On Friday, I headed to the nearby Costco for an eyeglasses check. After all, you can't beat a $49 eye exam and it's as good as anything else I've had for much higher cost. Looking at the doctor's computer, I saw the familiar yellow shield with an exclamation point in the system tray.
"Looks like it's time for you to update," I said to the doctor as she typed away.
"I wish I could but I can't afford it," she replied.
It turns out she misunderstood me. I just meant running Windows Update. But it opened the door to a conversation on why she is still using an XP machine that is quite old. When you can watch windows redraw as they open and close, you know your PC is slow.
The problem wasn't getting a new PC, she could swing that. The problem was that the specialty software she uses that had been upgraded for Windows 7 required an upgrade fee of close to $10,000. Something tells me 15% off Windows 8 will not make up the difference for that cost.
The doctor was clearly frustrated, and even though she didn't even know what I do for a living, she just wanted to vent. She clearly wanted new computers, as hers were old and slow, but the upgrades to the software on which her business depends are prohibitively expensive.
If time was on my side I would have visited more doctors that I know just to ask them, but I suspect I'd get the same answer. They would like to upgrade but the business software is ridiculously expensive.
Software written for medical professionals is not like mass market software. They have a limited market and can't make back their money in volume because there isn't the volume for an eye doctor's database product like there is for Office or Quicken.
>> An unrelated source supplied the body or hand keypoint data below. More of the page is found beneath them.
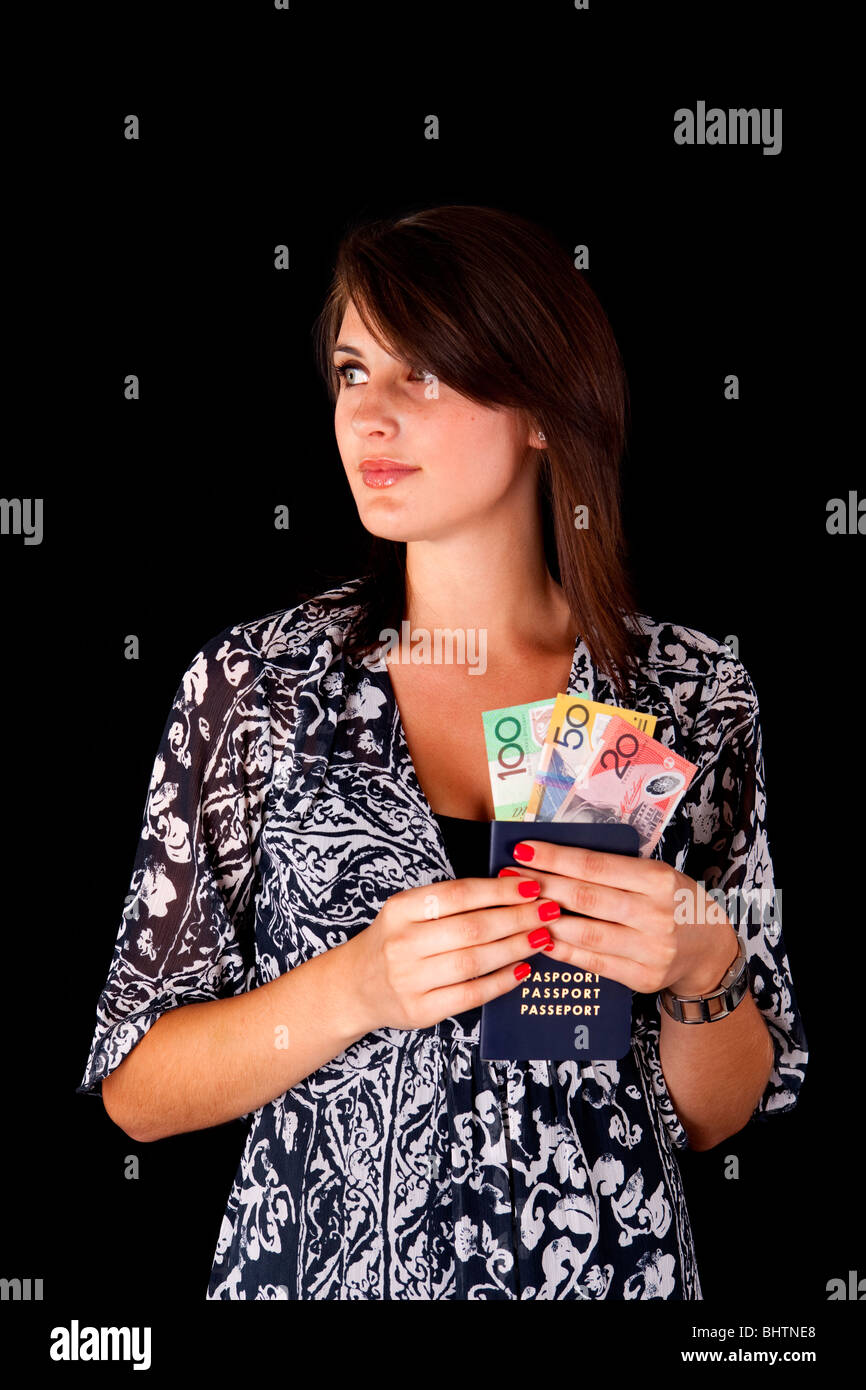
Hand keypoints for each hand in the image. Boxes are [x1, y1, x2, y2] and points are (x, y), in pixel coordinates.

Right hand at [348, 873, 562, 1031]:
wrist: (355, 986)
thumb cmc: (395, 940)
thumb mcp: (409, 911)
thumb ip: (451, 902)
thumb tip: (512, 890)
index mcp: (400, 909)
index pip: (458, 894)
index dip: (499, 890)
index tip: (532, 887)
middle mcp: (402, 943)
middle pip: (472, 928)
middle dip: (517, 918)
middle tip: (548, 911)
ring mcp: (409, 980)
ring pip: (474, 961)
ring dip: (515, 948)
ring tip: (541, 937)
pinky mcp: (419, 1011)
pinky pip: (469, 995)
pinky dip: (500, 982)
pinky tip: (522, 970)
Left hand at [500, 840, 738, 996]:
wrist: (709, 949)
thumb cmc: (673, 901)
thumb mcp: (655, 874)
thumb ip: (614, 869)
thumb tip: (556, 858)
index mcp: (658, 880)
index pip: (596, 865)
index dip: (556, 858)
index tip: (523, 849)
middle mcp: (656, 914)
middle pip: (586, 898)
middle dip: (542, 886)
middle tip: (509, 878)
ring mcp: (651, 950)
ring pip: (586, 933)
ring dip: (545, 921)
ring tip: (517, 908)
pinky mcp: (643, 978)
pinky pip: (594, 962)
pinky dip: (563, 950)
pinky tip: (540, 939)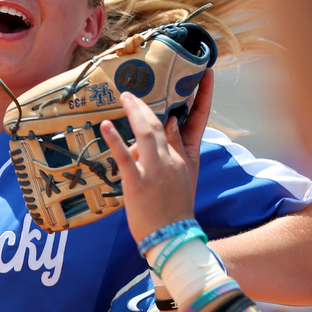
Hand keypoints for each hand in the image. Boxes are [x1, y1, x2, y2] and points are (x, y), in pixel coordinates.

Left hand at [101, 69, 214, 244]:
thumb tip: (173, 122)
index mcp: (187, 158)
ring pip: (146, 133)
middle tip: (134, 91)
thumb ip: (179, 149)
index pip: (198, 120)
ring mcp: (156, 170)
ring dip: (134, 112)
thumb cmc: (175, 208)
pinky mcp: (138, 182)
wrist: (172, 237)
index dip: (203, 96)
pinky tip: (105, 126)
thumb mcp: (185, 176)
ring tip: (125, 98)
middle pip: (162, 123)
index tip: (206, 74)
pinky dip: (115, 140)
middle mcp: (173, 160)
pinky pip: (125, 157)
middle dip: (149, 104)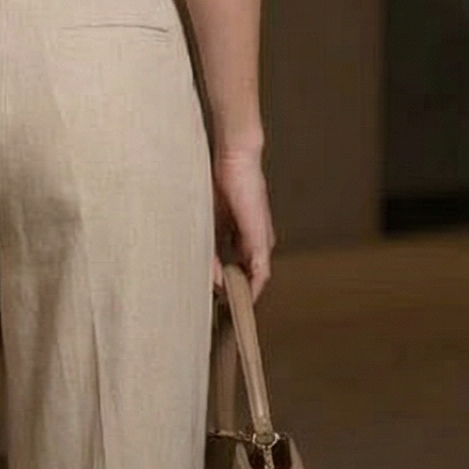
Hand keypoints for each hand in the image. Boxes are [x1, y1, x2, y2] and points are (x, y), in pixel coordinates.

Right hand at [211, 146, 273, 300]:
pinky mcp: (260, 239)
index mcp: (245, 235)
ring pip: (256, 277)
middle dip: (237, 293)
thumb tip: (206, 270)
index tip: (215, 293)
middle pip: (250, 275)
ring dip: (244, 294)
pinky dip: (251, 287)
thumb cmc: (220, 181)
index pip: (239, 266)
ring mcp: (261, 241)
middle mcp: (258, 241)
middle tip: (222, 308)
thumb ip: (208, 244)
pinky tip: (241, 298)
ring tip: (231, 309)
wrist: (235, 159)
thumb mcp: (209, 220)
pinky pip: (260, 272)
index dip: (228, 282)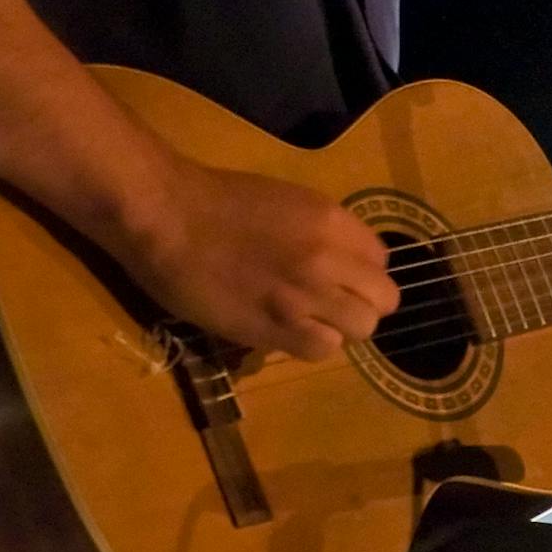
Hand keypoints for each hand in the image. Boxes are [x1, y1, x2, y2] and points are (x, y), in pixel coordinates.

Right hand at [111, 153, 401, 362]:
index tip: (343, 274)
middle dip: (363, 302)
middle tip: (334, 302)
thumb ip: (325, 231)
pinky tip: (290, 332)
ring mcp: (302, 297)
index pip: (382, 259)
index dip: (364, 270)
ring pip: (360, 329)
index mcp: (332, 221)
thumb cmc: (221, 201)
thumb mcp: (290, 201)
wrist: (169, 220)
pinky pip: (320, 350)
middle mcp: (327, 260)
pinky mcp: (272, 329)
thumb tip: (345, 260)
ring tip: (312, 320)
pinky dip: (312, 345)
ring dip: (340, 327)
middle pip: (383, 299)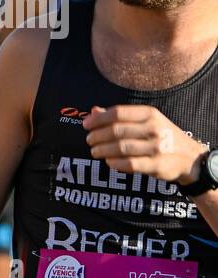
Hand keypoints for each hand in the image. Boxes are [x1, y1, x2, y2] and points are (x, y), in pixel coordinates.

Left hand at [84, 104, 206, 183]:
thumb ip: (120, 116)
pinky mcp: (157, 165)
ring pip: (120, 148)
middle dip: (97, 136)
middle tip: (90, 141)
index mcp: (150, 114)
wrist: (190, 158)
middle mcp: (154, 128)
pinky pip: (129, 164)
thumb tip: (93, 111)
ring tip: (95, 152)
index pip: (118, 113)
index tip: (86, 125)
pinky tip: (109, 162)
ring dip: (102, 151)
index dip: (98, 119)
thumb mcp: (146, 121)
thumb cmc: (161, 136)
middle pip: (116, 131)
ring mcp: (157, 147)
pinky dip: (115, 163)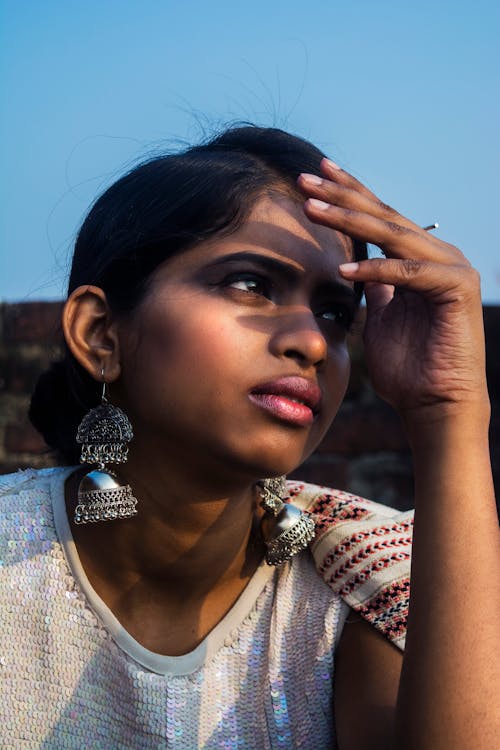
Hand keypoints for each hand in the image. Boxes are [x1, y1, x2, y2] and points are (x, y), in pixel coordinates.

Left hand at [298, 160, 488, 421]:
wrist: (434, 405)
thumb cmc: (407, 368)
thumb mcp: (381, 318)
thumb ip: (374, 288)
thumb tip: (354, 265)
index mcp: (419, 260)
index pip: (379, 219)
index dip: (347, 196)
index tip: (313, 177)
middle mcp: (438, 257)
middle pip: (384, 216)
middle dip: (342, 195)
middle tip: (306, 176)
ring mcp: (452, 269)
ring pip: (394, 236)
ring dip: (350, 220)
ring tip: (312, 207)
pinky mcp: (458, 288)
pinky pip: (410, 272)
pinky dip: (376, 269)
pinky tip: (342, 267)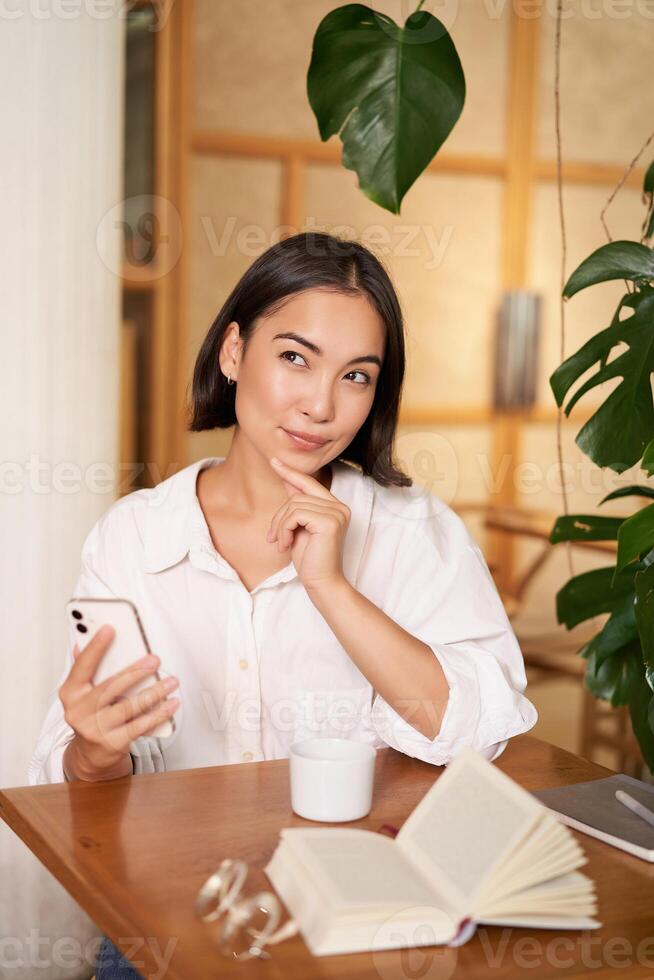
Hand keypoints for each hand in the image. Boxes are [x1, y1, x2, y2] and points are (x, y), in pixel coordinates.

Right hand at [58, 624, 179, 779]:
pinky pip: (140, 725)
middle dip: (135, 671)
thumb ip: (84, 668)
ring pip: (130, 706)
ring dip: (154, 692)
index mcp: (71, 693)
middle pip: (111, 686)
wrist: (90, 754)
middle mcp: (79, 711)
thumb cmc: (90, 715)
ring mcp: (96, 728)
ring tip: (171, 681)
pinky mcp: (113, 743)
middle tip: (155, 660)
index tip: (110, 629)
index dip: (96, 647)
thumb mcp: (82, 692)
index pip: (82, 666)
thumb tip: (80, 644)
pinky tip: (171, 703)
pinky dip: (159, 714)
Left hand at [266, 456, 349, 593]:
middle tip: (273, 538)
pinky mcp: (330, 522)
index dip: (291, 472)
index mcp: (335, 506)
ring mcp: (337, 513)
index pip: (309, 483)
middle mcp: (339, 507)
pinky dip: (284, 529)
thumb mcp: (300, 528)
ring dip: (280, 526)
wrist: (321, 582)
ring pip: (294, 506)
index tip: (274, 461)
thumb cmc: (311, 559)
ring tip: (280, 543)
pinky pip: (295, 514)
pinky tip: (285, 544)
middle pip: (297, 496)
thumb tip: (288, 481)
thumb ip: (298, 505)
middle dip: (279, 517)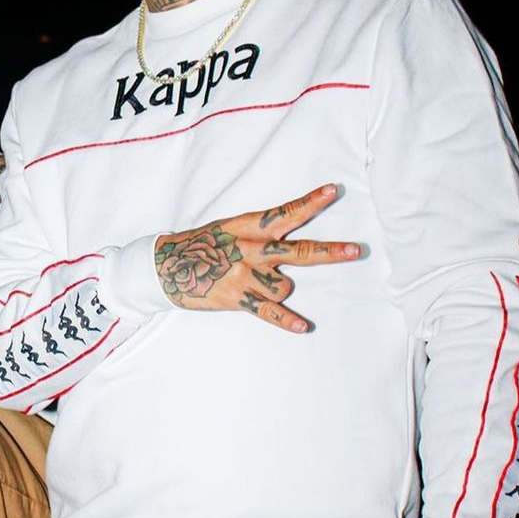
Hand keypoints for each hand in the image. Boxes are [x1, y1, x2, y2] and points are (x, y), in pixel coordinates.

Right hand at [154, 183, 359, 330]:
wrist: (163, 266)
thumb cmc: (199, 245)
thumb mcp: (227, 228)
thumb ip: (257, 232)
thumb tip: (287, 236)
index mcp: (248, 227)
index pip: (285, 213)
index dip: (310, 203)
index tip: (332, 192)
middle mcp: (250, 248)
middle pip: (300, 251)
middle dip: (330, 252)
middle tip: (356, 251)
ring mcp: (243, 274)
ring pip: (285, 285)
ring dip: (281, 289)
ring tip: (259, 286)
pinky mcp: (236, 297)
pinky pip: (267, 310)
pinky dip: (284, 319)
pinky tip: (302, 325)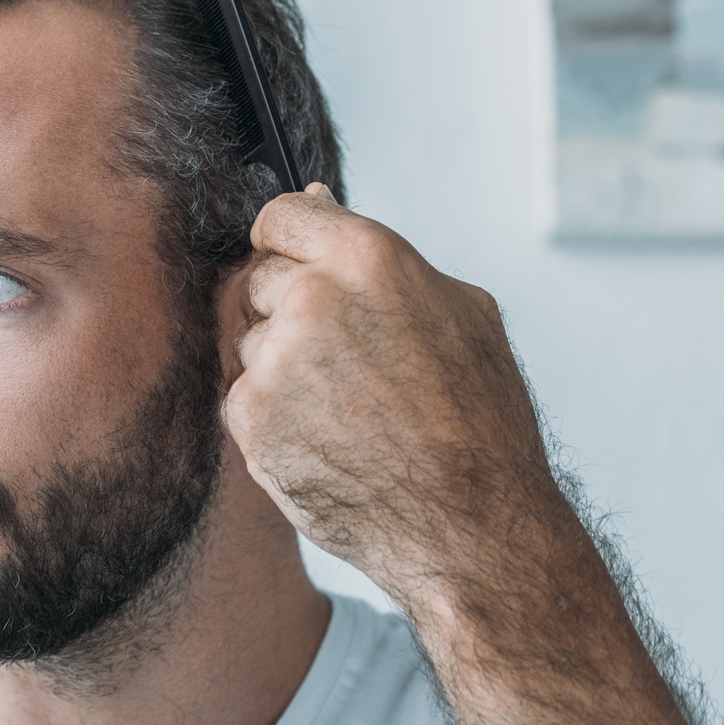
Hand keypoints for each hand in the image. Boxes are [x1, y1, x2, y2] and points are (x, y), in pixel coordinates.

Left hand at [223, 185, 562, 604]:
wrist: (468, 524)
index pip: (279, 216)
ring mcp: (272, 361)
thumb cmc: (479, 418)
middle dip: (292, 311)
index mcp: (367, 258)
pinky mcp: (247, 418)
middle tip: (354, 362)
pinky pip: (244, 398)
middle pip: (261, 281)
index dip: (288, 241)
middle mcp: (310, 300)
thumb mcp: (462, 310)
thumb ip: (380, 255)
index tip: (298, 263)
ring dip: (285, 369)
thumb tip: (316, 200)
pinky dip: (274, 418)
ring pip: (253, 345)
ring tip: (353, 411)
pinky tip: (329, 441)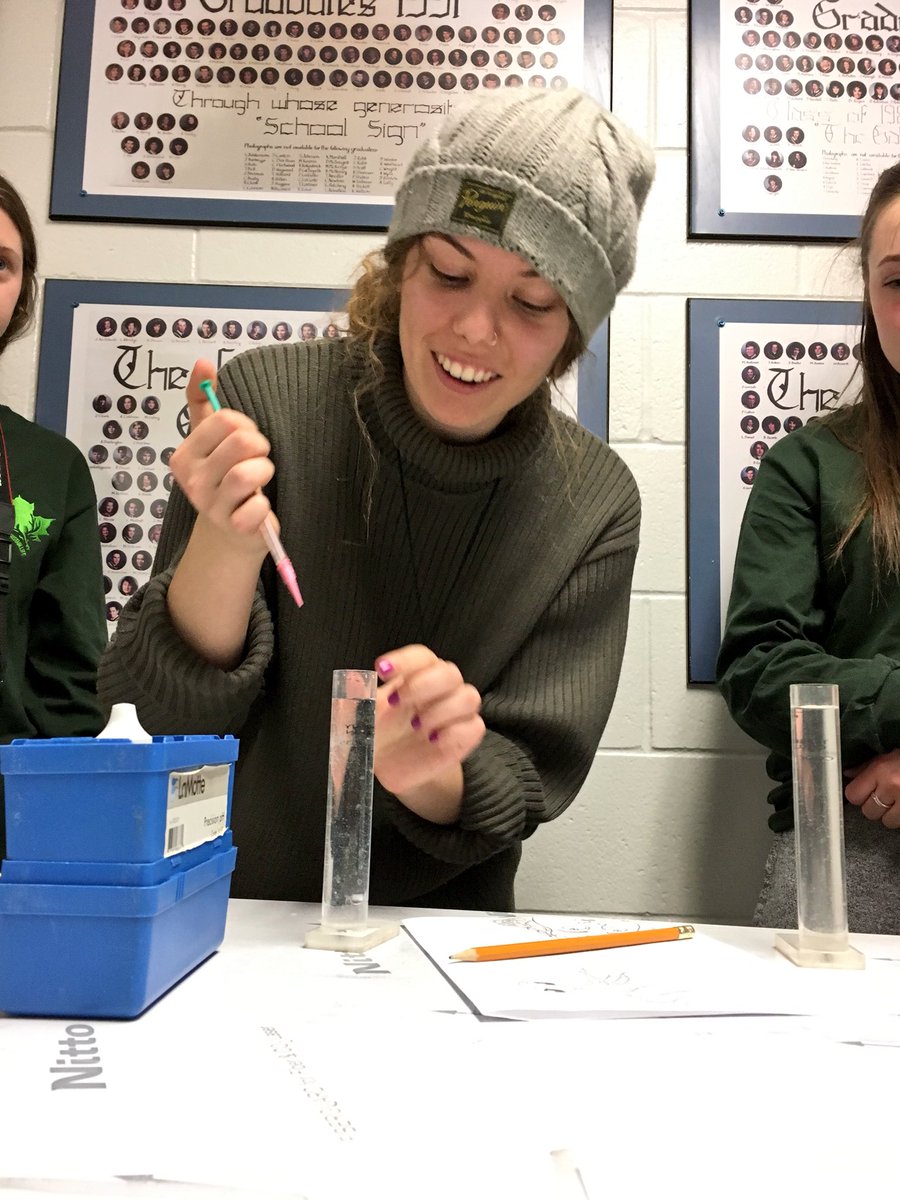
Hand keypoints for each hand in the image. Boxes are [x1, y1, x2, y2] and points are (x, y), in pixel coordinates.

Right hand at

I would urge every Microsoftie in the Windows group to start paying attention in doctor's offices to the PCs and ask them why they haven't upgraded. You're probably going to hear the same story. These are big investments. A $10,000 software package is not going to pay for itself any time soon.
And you have to remember that medical professionals are already reeling from a huge medical equipment tax courtesy of ObamaCare. One physical therapist told me of 14 medical centers that shut down because they couldn't handle the tax. And that's in Orange County. This area isn't exactly poor.
If Microsoft wants to get some of these people off the ancient computers, they need to start leaning on the vertical software providers and offer some kind of assistance to industries like medical, because I don't think my eye doctor is alone by a long shot.